At this week’s Regional Health Forum, the HSE in a written reply, told Cllr Connolly that the new ‘interim, temporary ED’ – a project started in June, 2021 – would offer an improved service as compared to the previous facility.
The temporary ED will provide 43 single closed cubicles and extra resuscitation bays providing greater dignity and privacy for patients,” the HSE stated. The organisation also confirmed that the opening date for the new ED unit was the end of September or early October [2022].
In a letter last March to the Minister for Public Expenditure, Michael McGrath, Cllr Connolly recalled that in December, 2015, the then Taoiseach Enda Kenny had highlighted the problems in ED at UHG.

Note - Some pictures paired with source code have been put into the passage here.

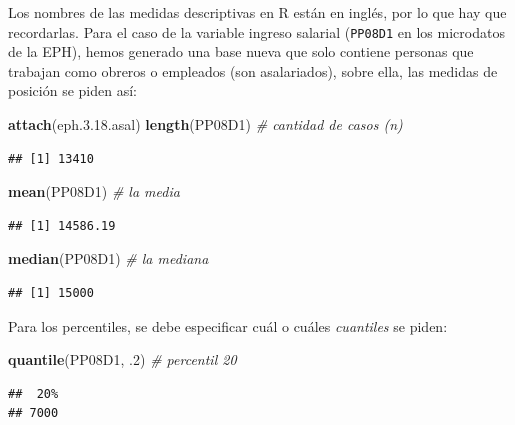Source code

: \documentclass[]{book}
\newenvironment{Shaded}{\begin{snugshade}}{\end{snugshade}}
\newcommand{\CommentTok}[1]{\textcolor[rgb]{0.56,0.35,0.01}{\textit{#1}}}
\newcommand{\DecValTok}[1]{\textcolor[rgb]{0.00,0.00,0.81}{#1}}
\newcommand{\FloatTok}[1]{\textcolor[rgb]{0.00,0.00,0.81}{#1}}
\newcommand{\KeywordTok}[1]{\textcolor[rgb]{0.13,0.29,0.53}{\textbf{#1}}}
\newcommand{\NormalTok}[1]{#1}
\begin{document}
Los nombres de las medidas descriptivas en R están en inglés, por lo que hay que recordarlas. Para el caso de la variable ingreso salarial (\texttt{PP08D1} en los microdatos de la EPH), hemos generado una base nueva que solo contiene personas que trabajan como obreros o empleados (son asalariados), sobre ella, las medidas de posición se piden así:

\begin{Shaded}
\begin{Highlighting}[]
\KeywordTok{attach}\NormalTok{(eph.}\DecValTok{3}\NormalTok{.}\FloatTok{18.}\NormalTok{asal)}
\KeywordTok{length}\NormalTok{(PP08D1) }\CommentTok{# cantidad de casos (n)}
\end{Highlighting}
\end{Shaded}

\begin{verbatim}
## [1] 13410
\end{verbatim}

\begin{Shaded}
\begin{Highlighting}[]
\KeywordTok{mean}\NormalTok{(PP08D1) }\CommentTok{# la media}
\end{Highlighting}
\end{Shaded}

\begin{verbatim}
## [1] 14586.19
\end{verbatim}

\begin{Shaded}
\begin{Highlighting}[]
\KeywordTok{median}\NormalTok{(PP08D1) }\CommentTok{# la mediana}
\end{Highlighting}
\end{Shaded}

\begin{verbatim}
## [1] 15000
\end{verbatim}

Para los percentiles, se debe especificar cuál o cuáles \emph{cuantiles} se piden:

\begin{Shaded}
\begin{Highlighting}[]
\KeywordTok{quantile}\NormalTok{(PP08D1, }\FloatTok{.2}\NormalTok{) }\CommentTok{# percentil 20}
\end{Highlighting}
\end{Shaded}

\begin{verbatim}
##  20% 
## 7000
\end{verbatim}
\end{document}
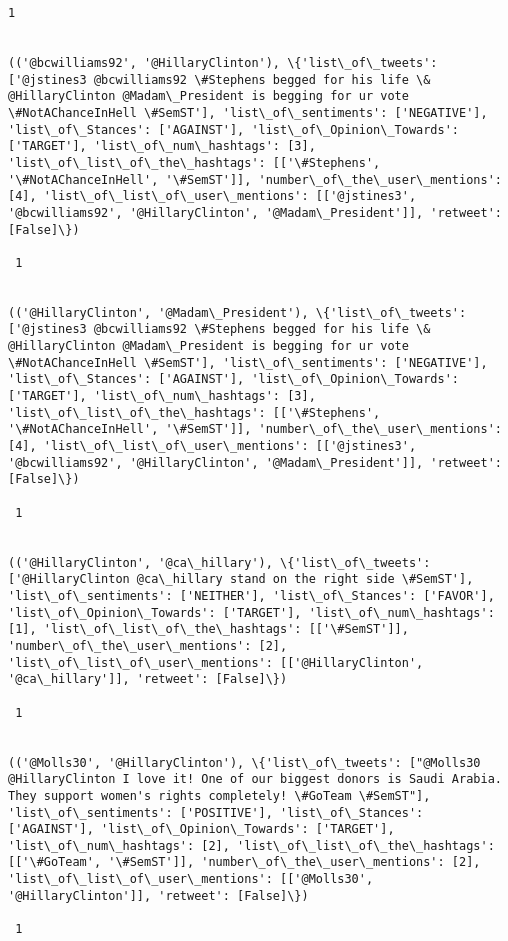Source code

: \documentclass[11pt]{article}
\begin{document}
\begin{Verbatim}[commandchars=\\\{\}]
 1
 

(('@bcwilliams92', '@HillaryClinton'), \{'list\_of\_tweets': ['@jstines3 @bcwilliams92 \#Stephens begged for his life \& @HillaryClinton @Madam\_President is begging for ur vote \#NotAChanceInHell \#SemST'], 'list\_of\_sentiments': ['NEGATIVE'], 'list\_of\_Stances': ['AGAINST'], 'list\_of\_Opinion\_Towards': ['TARGET'], 'list\_of\_num\_hashtags': [3], 'list\_of\_list\_of\_the\_hashtags': [['\#Stephens', '\#NotAChanceInHell', '\#SemST']], 'number\_of\_the\_user\_mentions': [4], 'list\_of\_list\_of\_user\_mentions': [['@jstines3', '@bcwilliams92', '@HillaryClinton', '@Madam\_President']], 'retweet': [False]\})

 1
 

(('@HillaryClinton', '@Madam\_President'), \{'list\_of\_tweets': ['@jstines3 @bcwilliams92 \#Stephens begged for his life \& @HillaryClinton @Madam\_President is begging for ur vote \#NotAChanceInHell \#SemST'], 'list\_of\_sentiments': ['NEGATIVE'], 'list\_of\_Stances': ['AGAINST'], 'list\_of\_Opinion\_Towards': ['TARGET'], 'list\_of\_num\_hashtags': [3], 'list\_of\_list\_of\_the\_hashtags': [['\#Stephens', '\#NotAChanceInHell', '\#SemST']], 'number\_of\_the\_user\_mentions': [4], 'list\_of\_list\_of\_user\_mentions': [['@jstines3', '@bcwilliams92', '@HillaryClinton', '@Madam\_President']], 'retweet': [False]\})

 1
 

(('@HillaryClinton', '@ca\_hillary'), \{'list\_of\_tweets': ['@HillaryClinton @ca\_hillary stand on the right side \#SemST'], 'list\_of\_sentiments': ['NEITHER'], 'list\_of\_Stances': ['FAVOR'], 'list\_of\_Opinion\_Towards': ['TARGET'], 'list\_of\_num\_hashtags': [1], 'list\_of\_list\_of\_the\_hashtags': [['\#SemST']], 'number\_of\_the\_user\_mentions': [2], 'list\_of\_list\_of\_user\_mentions': [['@HillaryClinton', '@ca\_hillary']], 'retweet': [False]\})

 1
 

(('@Molls30', '@HillaryClinton'), \{'list\_of\_tweets': ["@Molls30 @HillaryClinton I love it! One of our biggest donors is Saudi Arabia. They support women's rights completely! \#GoTeam \#SemST"], 'list\_of\_sentiments': ['POSITIVE'], 'list\_of\_Stances': ['AGAINST'], 'list\_of\_Opinion\_Towards': ['TARGET'], 'list\_of\_num\_hashtags': [2], 'list\_of\_list\_of\_the\_hashtags': [['\#GoTeam', '\#SemST']], 'number\_of\_the\_user\_mentions': [2], 'list\_of\_list\_of\_user\_mentions': [['@Molls30', '@HillaryClinton']], 'retweet': [False]\})

 1
 


\end{Verbatim}
\end{document}
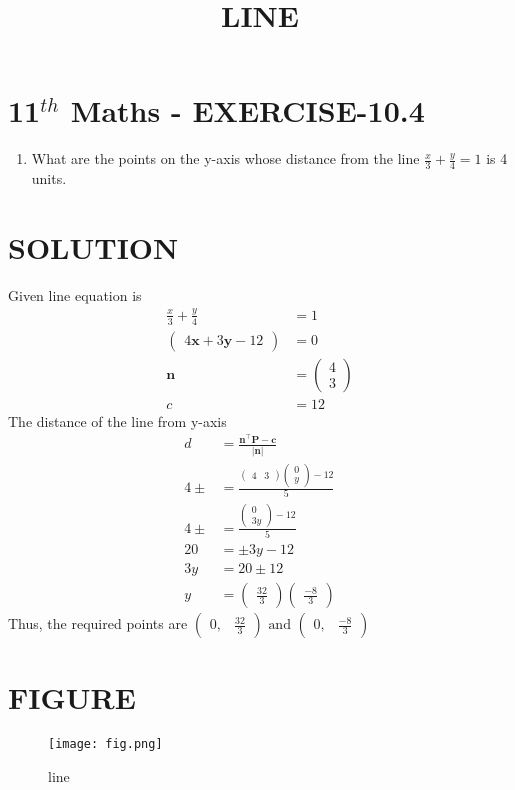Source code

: \documentclass[12pt]{article}
\newcommand{\myvec}[1]{\ensuremath{\begin{pmatrix}#1\end{pmatrix}}}
\providecommand{\abs}[1]{\left\vert#1\right\vert}
\let\vec\mathbf
\begin{document}
\begin{center}
\title{\textbf{LINE}}
\date{\vspace{-5ex}} %
\maketitle
\end{center}

\section{11$^{th}$ Maths - EXERCISE-10.4}
\begin{enumerate}
\item What are the points on the y-axis whose distance from the line $\frac{x}{3}+\frac{y}{4}=1$ is 4 units.
\end{enumerate}
\section{SOLUTION}
Given line equation is
\begin{align}
\frac{x}{3}+\frac{y}{4}&=1\\
\myvec{4\vec{x}+3\vec{y}-12}&=0\\
\vec{n}&=\myvec{4\\3}\\
c&=12
\end{align}
The distance of the line from y-axis
\begin{align}
d&=\frac{\vec{n}^\top\vec{P}-\vec{c}}{\abs{\vec{n}}}\\
4\pm&=\frac{\myvec{4& 3}\myvec{0\\ y}-12}{5}\\
4\pm&=\frac{\myvec{0\\ 3y}-12}{5}\\
20&=\pm 3y-12\\
3y&=20\pm12\\
y&=\myvec{\frac{32}{3}} \myvec{\frac{-8}{3}}
\end{align}
Thus, the required points are $\myvec{0,& \frac{32}{3}}\text{ and }\myvec{0,& \frac{-8}{3}}$
\section{FIGURE}
\begin{figure}[h]
\centering
\texttt{[image: fig.png]}
\caption{line}
		\label{fig:Figure}
\end{figure}
\end{document}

“On December 1, 2015, the Taoiseach told Dáil Éireann that the Emergency Department at UHG was one of the most inadequate facilities in the country and needed to be replaced and that the staff there worked under extraordinary conditions,” Cllr Connolly outlined in the letter.
He also said that while he acknowledged the need to ensure value for money in public expenditure, this shouldn’t be done at the expense of providing adequate and appropriate levels of emergency health care for people.
“Can I specifically and purposely ask, that as Minister for Public Expenditure, you would agree to tempering the demands of the Public Spending Code in a bid to hasten the progression of the project.
“I would also ask that in conjunction with the Minister for Health you would endorse this project [the permanent ED/Maternity units] progressing to planning, procurement and construction forthwith,” Cllr Connolly stated in his letter of March 29 last.